TIMERGARA - Two policemen were killed when unknown gunmen opened firing at a polio vaccination team near Lal Qala Markhani Bridge in Lower Dir on Wednesday, the latest in a series of attacks targeting eradication efforts in one of only three countries in the world where the disease remains endemic.
District Police Officer (DPO) Dir Lower Arif Shahbaz told this scribe by phone that two police constables Farmanullah and Special Police Official (SPO) Mukarram Khan left Basic Health Unit (BHU) Bishgram to provide security to a polio team but came under attack near Markhani Bridge in Maidan area resulting in their on-the-spot death.
“Two policemen were killed. They were shot with pistols [and] we do not know how many attackers there were,” said another police officer.
Police official Sultan Ghani said “The polio campaign has been suspended after the incident in the area.”
The local police conducted a search operation in the area but no arrest was made till filing of the report.
Local officials said the attack in the Khyber Pakhtunkhwa district did not harm any health workers. There were no claims of responsibility for the deadly shooting.
Most of the 104 polio cases the country has reported this year were located in the province, which borders Afghanistan. The total number of cases in 2019 in Pakistan, the highest in the world, represents a dramatic spike compared to only 12 cases in the previous year. In 2014 there were 306 cases.
The government launched a five-day immunisation campaign on Monday last to vaccinate nearly 40 million children under the age of five years against the polio virus across the country of more than 200 million people.
Health Minister Zafar Mirza said that more than 260,000 polio workers have been deployed under enhanced police protection to accomplish the task. “The environmental sampling demonstrates that the intense virus transmission continues all across the country. Polio remains a national emergency for us,” Mirza acknowledged while launching the last immunisation campaign of the year.
In April, a similar polio vaccination campaign was suspended across Khyber Pakhtunkhwa when false rumours regarding side-effects of the vaccine led a mob to riot, destroying a local health unit outside Peshawar.
During the current polio vaccination campaign, Prime Minister Imran Khan’s government has engaged clerics, sports stars and showbiz celebrities broadcasting special messages to counter the disinformation campaign and urge parents to allow their children to be vaccinated.

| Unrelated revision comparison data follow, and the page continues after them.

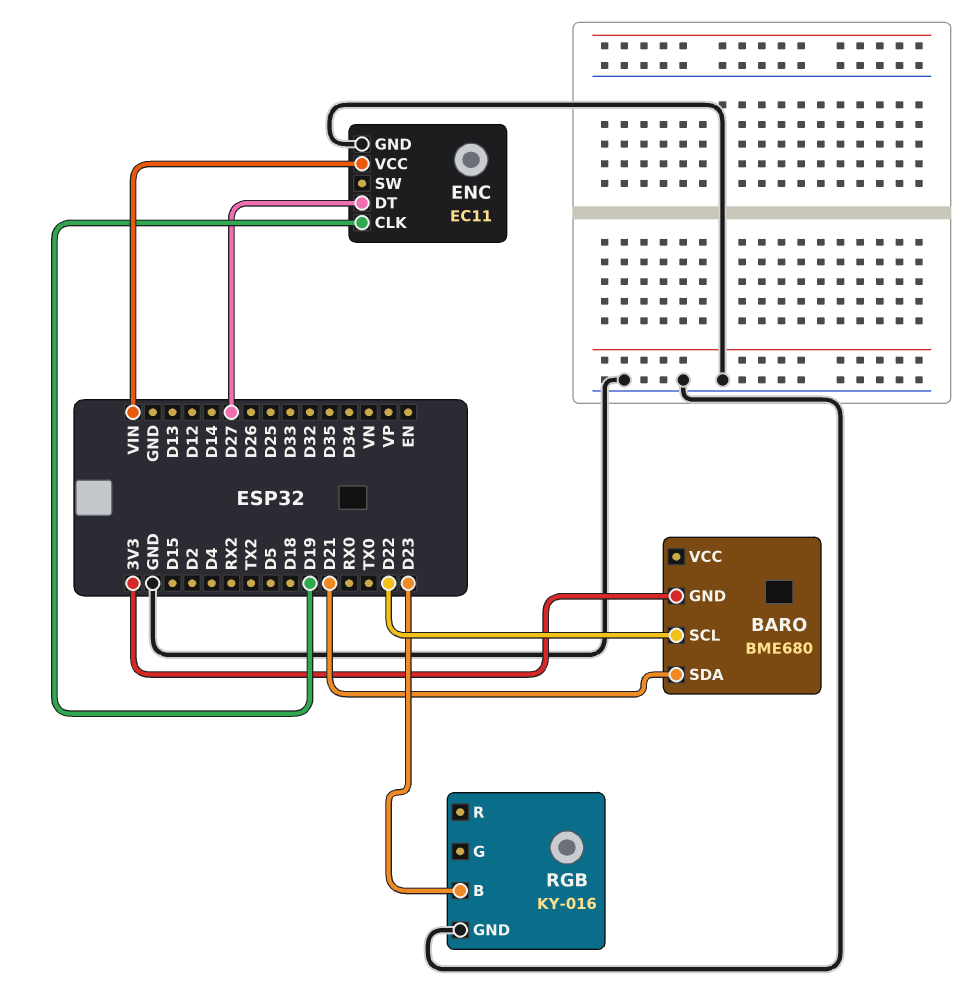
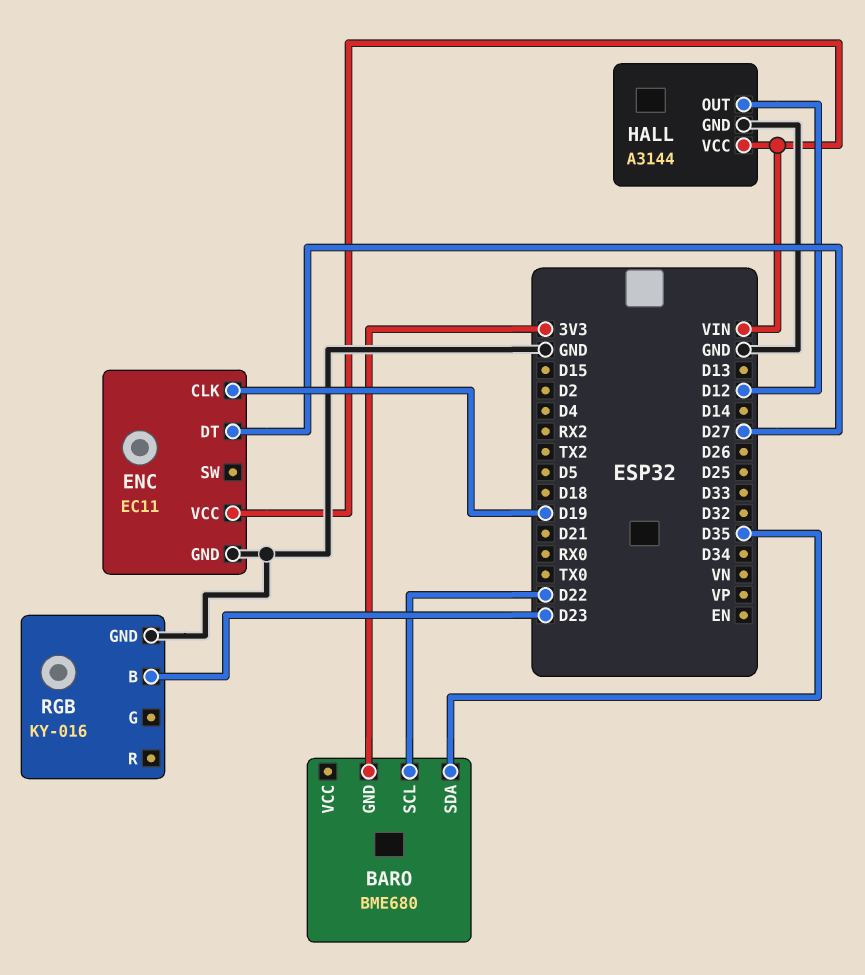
BARO pin SDA: D21 -> D35
HALL: none -> A3144
HALL pin GND: none -> GND
HALL pin OUT: none -> D12
HALL pin VCC: none -> VIN

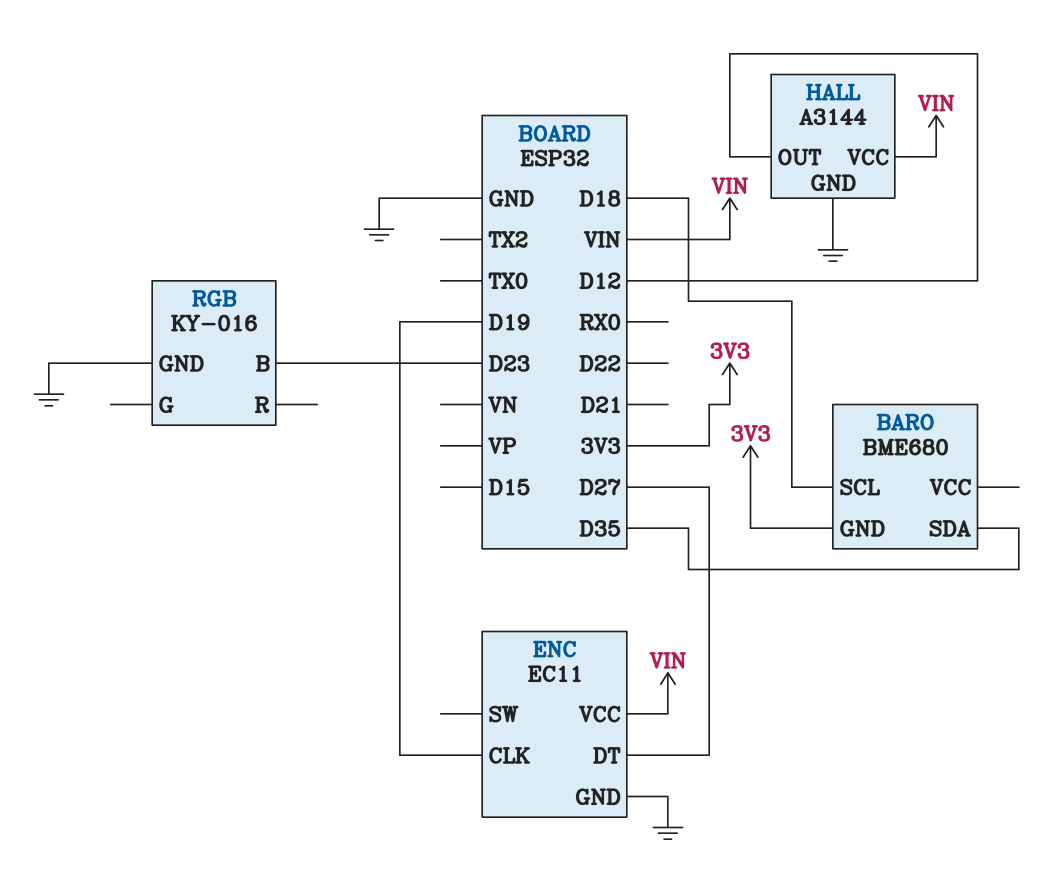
BARO pin SCL: D22 -> D18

“We cannot continue to accept this fact that we are among the two last countries in the world which are still struggling to eradicate polio,” Mirza stressed and resolved to make Pakistan polio-free in the coming few years.

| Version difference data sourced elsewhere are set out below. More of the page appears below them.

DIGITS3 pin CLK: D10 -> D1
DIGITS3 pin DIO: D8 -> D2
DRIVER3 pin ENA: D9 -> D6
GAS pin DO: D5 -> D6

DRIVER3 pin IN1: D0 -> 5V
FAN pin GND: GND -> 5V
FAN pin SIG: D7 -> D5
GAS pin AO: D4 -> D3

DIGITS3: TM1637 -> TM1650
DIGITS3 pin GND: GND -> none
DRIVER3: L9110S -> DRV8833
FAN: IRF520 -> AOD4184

Deadly attacks on polio teams have hampered eradication efforts in recent years in Pakistan, but officials attribute the latest outbreak of polio cases to the refusal of parents to allow their children to be vaccinated against the disease.
Militant groups, particularly in rural Pakistan, oppose the anti-polio campaign as a Western conspiracy to sterilise Muslim children.
The government has tried to counter those falsehoods with public education campaigns, recruiting Muslim religious leaders to reassure people that the vaccine only protects their children.
The involvement of a Pakistani doctor in helping US intelligence agents to locate the whereabouts of Osama bin Laden had fuelled suspicion of the anti-polio campaign, though attacks on vaccination teams pre-dated the 2011 killing of the Al-Qaeda leader in Abbottabad.
Afghanistan is the second polio-endemic country where officials have reported 26 cases so far this year. Polio has also been endemic in Nigeria but no case has been detected in the country since 2016.